ZU ERLEDIGEN:
#1 Wie viele Automobile sollte Renault laut dem Text über Louis Renault mit dem ersten Auftrag bauen?
#2 Führe den Text über Louis Renault im selben Stil ab dem letzten Satz weiter.

··· TEXTAUSZUG ···

Louis Renault
Louis Renault
mit seinem ersten Auto
Paris, Dezember 1898:
Das kleine Automobil, das sich tapfer die 13-prozentige Steigung der Rue Lepic zum Montmartre hinauf kämpft, reißt die überraschten Passanten aus ihren Weihnachtsvorbereitungen. Doch für den jungen Mann am Steuer der zierlichen „Voiturette" sollte dieser ungewöhnliche Test den Durchbruch bedeuten: Der damals erst 22 Jahre alte Louis Renault hatte sein wegweisendes 1,75-PS-Gefährt selbst in einem schlichten Holzschuppen auf die Räder gestellt, der im elterlichen Garten von Boulogne-Billancourt steht. Die Probefahrt weckte bei Freunden und Bekannten des genialen Konstrukteurs spontane Begeisterung - innerhalb weniger Tage erhielt Renault den ersten Auftrag über den Bau von zwölf Automobilen.
Dass aus dem vierten Kind eines wohlhabenden Tuchfabrikenten aus Paris einmal eine der führenden Unternehmerpersönlichkeiten Europas werden sollte, dies lag in seiner frühen Jugend nicht unbedingt auf der Hand: Louis Renaults Schulnoten ließen oft zu wünschen übrig. So wenig wie sich der Franzose für den Unterrichtsstoff interessierte, so ungebremst lechzte sein Wissensdurst nach mechanischen und technischen Zusammenhängen. So staunte der Zugführer des Schnellzugs von Paris nach Le Havre nicht schlecht, als aus dem Tender seines Dampfzug plötzlich der zehnjährige Louis Renault hervorkrabbelte - der Knabe wollte aus erster Hand wissen, wie Lokomotiven funktionieren. Wenig später entwarf er ein kleines Dampfschiff mit Serpollet-Kessel, das ganz offiziell die Zulassung für den Schiffsverkehr erhielt.
Sein erstes Automobil, die „Voiturette", zeichnete sich denn auch gleich durch ein revolutionäres Patent aus, das für die weitere Entwicklung des Unternehmens Renault von entscheidender Bedeutung sein sollte: die Erfindung des kettenlosen Antriebs, die die Motorkraft über ein selbst entworfenes Dreigang-Getriebe und starre Wellen an die Hinterräder übertrug. Die Lizenzgebühren, die Louis Renault fortan von anderen Autoherstellern für diese Technik einnimmt, finanzieren den kometenhaften Aufstieg der neuen Marke. Bereits zur Jahrhundertwende beschäftigte die junge Firma mehr als 100 Mitarbeiter.

··· DATENZEILEN ···

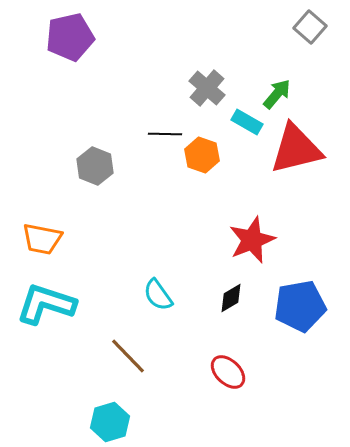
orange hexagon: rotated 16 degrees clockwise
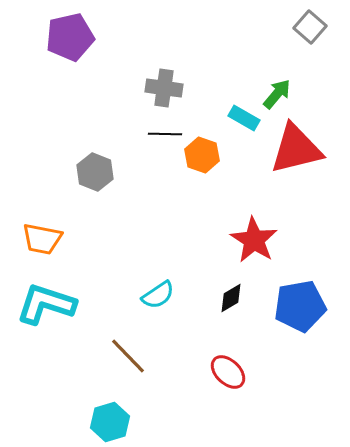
gray cross: moved 43 px left; rotated 33 degrees counterclockwise
cyan rectangle: moved 3 px left, 4 px up
gray hexagon: moved 6 px down
red star: moved 2 px right; rotated 18 degrees counterclockwise
cyan semicircle: rotated 88 degrees counterclockwise
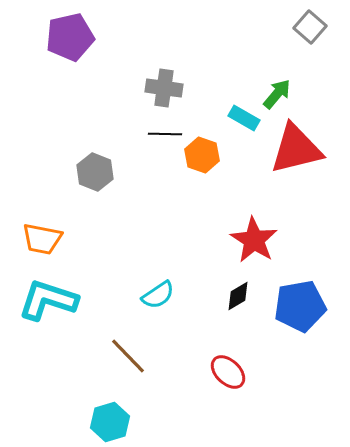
black diamond: moved 7 px right, 2 px up
cyan L-shape: moved 2 px right, 4 px up
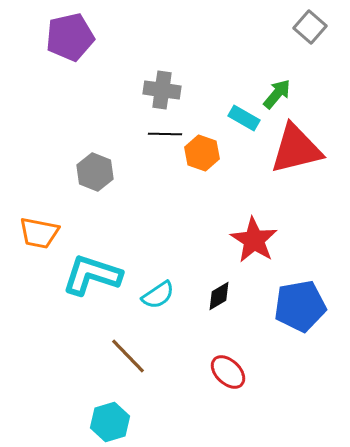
gray cross: moved 2 px left, 2 px down
orange hexagon: moved 2 px up
orange trapezoid: moved 3 px left, 6 px up
black diamond: moved 19 px left
cyan L-shape: moved 44 px right, 25 px up
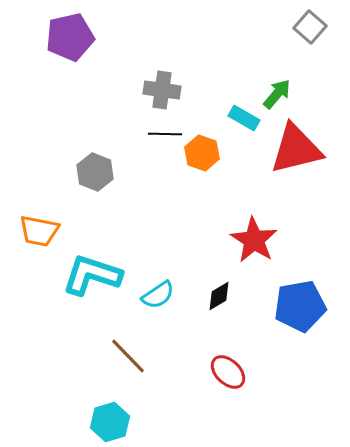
orange trapezoid: moved 2 px up
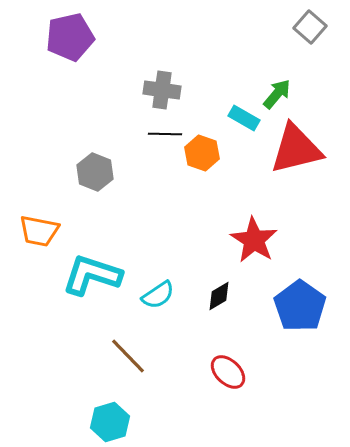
blue pentagon: rotated 27 degrees counterclockwise
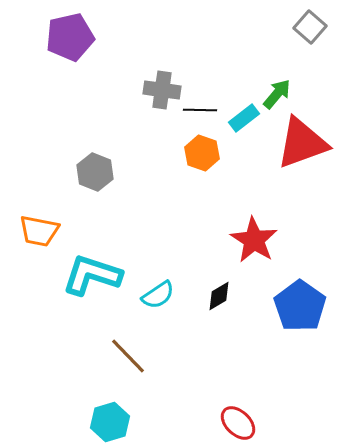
cyan rectangle: rotated 68 degrees counterclockwise
black line: moved 35 px right, 24 px up
red triangle: moved 6 px right, 6 px up; rotated 6 degrees counterclockwise
red ellipse: moved 10 px right, 51 px down
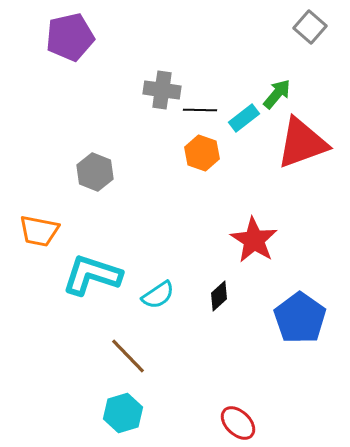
black diamond: rotated 12 degrees counterclockwise
blue pentagon: moved 12 px down
cyan hexagon: moved 13 px right, 9 px up
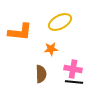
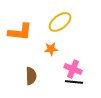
yellow ellipse: rotated 10 degrees counterclockwise
pink cross: rotated 12 degrees clockwise
brown semicircle: moved 10 px left, 2 px down
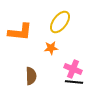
yellow ellipse: rotated 15 degrees counterclockwise
orange star: moved 1 px up
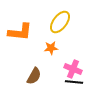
brown semicircle: moved 3 px right; rotated 30 degrees clockwise
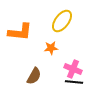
yellow ellipse: moved 2 px right, 1 px up
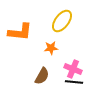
brown semicircle: moved 8 px right
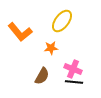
orange L-shape: rotated 45 degrees clockwise
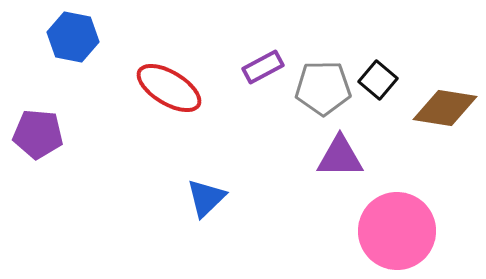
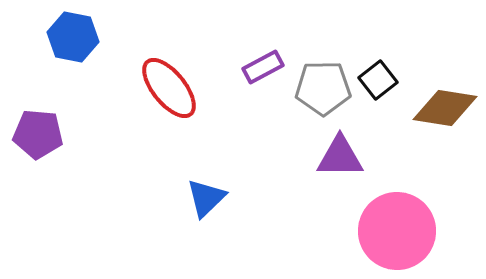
black square: rotated 12 degrees clockwise
red ellipse: rotated 20 degrees clockwise
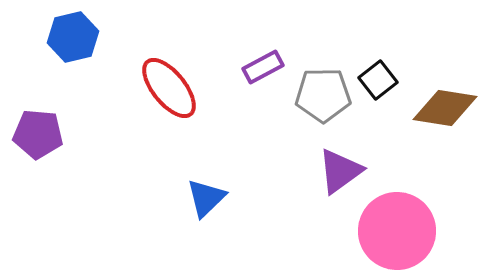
blue hexagon: rotated 24 degrees counterclockwise
gray pentagon: moved 7 px down
purple triangle: moved 14 px down; rotated 36 degrees counterclockwise
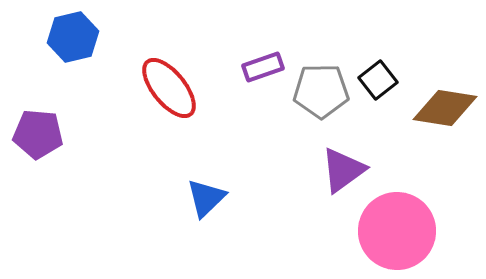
purple rectangle: rotated 9 degrees clockwise
gray pentagon: moved 2 px left, 4 px up
purple triangle: moved 3 px right, 1 px up
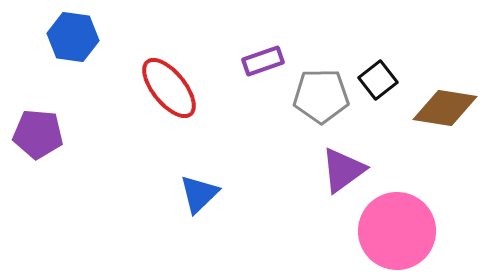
blue hexagon: rotated 21 degrees clockwise
purple rectangle: moved 6 px up
gray pentagon: moved 5 px down
blue triangle: moved 7 px left, 4 px up
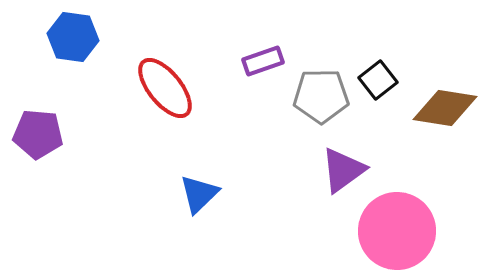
red ellipse: moved 4 px left
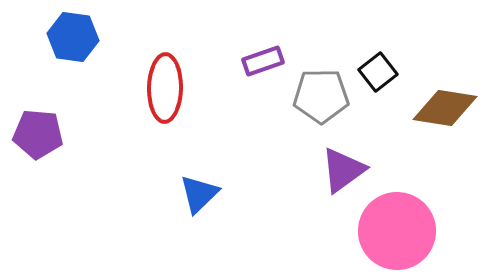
black square: moved 8 px up
red ellipse: rotated 40 degrees clockwise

···

ERGEBNISSE JE AUFGABE:
#1 Der erste Auftrag umfasste den Bau von zwölf Automobilen.

#2
Louis Renault selbst jedoch blieb zunächst Tüftler und Techniker. Die kaufmännischen Geschicke übernahmen seine älteren Brüder Marcel und Fernand. Schon bald entdeckten sie den Motorsport als probates Mittel, die junge Marke über die Grenzen Frankreichs hinaus bekannt zu machen. Bereits 1899 gewannen Louis und Marcel die Wettfahrt Paris-Trouville, danach auch Paris-Oostende und Paris-Rambouillet. 1900 folgen erste Plätze bei den Langstrecken-Wettbewerben Paris-Bordeaux und Paris-Toulouse - allein dieser Erfolg brachte dem aufstrebenden Unternehmen 350 Bestellungen ein.
Doch die gefährliche Rennerei forderte Opfer:
1903 verunglückte Marcel Renault bei der Wettfahrt Paris-Madrid tödlich. Louis beendete geschockt seine eigene aktive Karriere als Rennfahrer und überließ das Steuer fortan anderen - zum Beispiel dem Ungarn Ferenc Szisz, der 1906 mit einem 30-minütigen Vorsprung den ersten Grand Prix der Automobilgeschichte auf einem Renault 90 CV für sich entscheiden konnte. Doch das Schicksal hielt einen weiteren Rückschlag für den Techniker bereit: 1909 stirbt völlig unerwartet auch sein Bruder Fernand. Der begnadete Konstrukteur - der Zeit seines Lebens davon träumte, aufs Land zu ziehen, um sich nur noch der Erfindung neuer Maschinen zu widmen - übernahm fortan die alleinige Geschäftsführung.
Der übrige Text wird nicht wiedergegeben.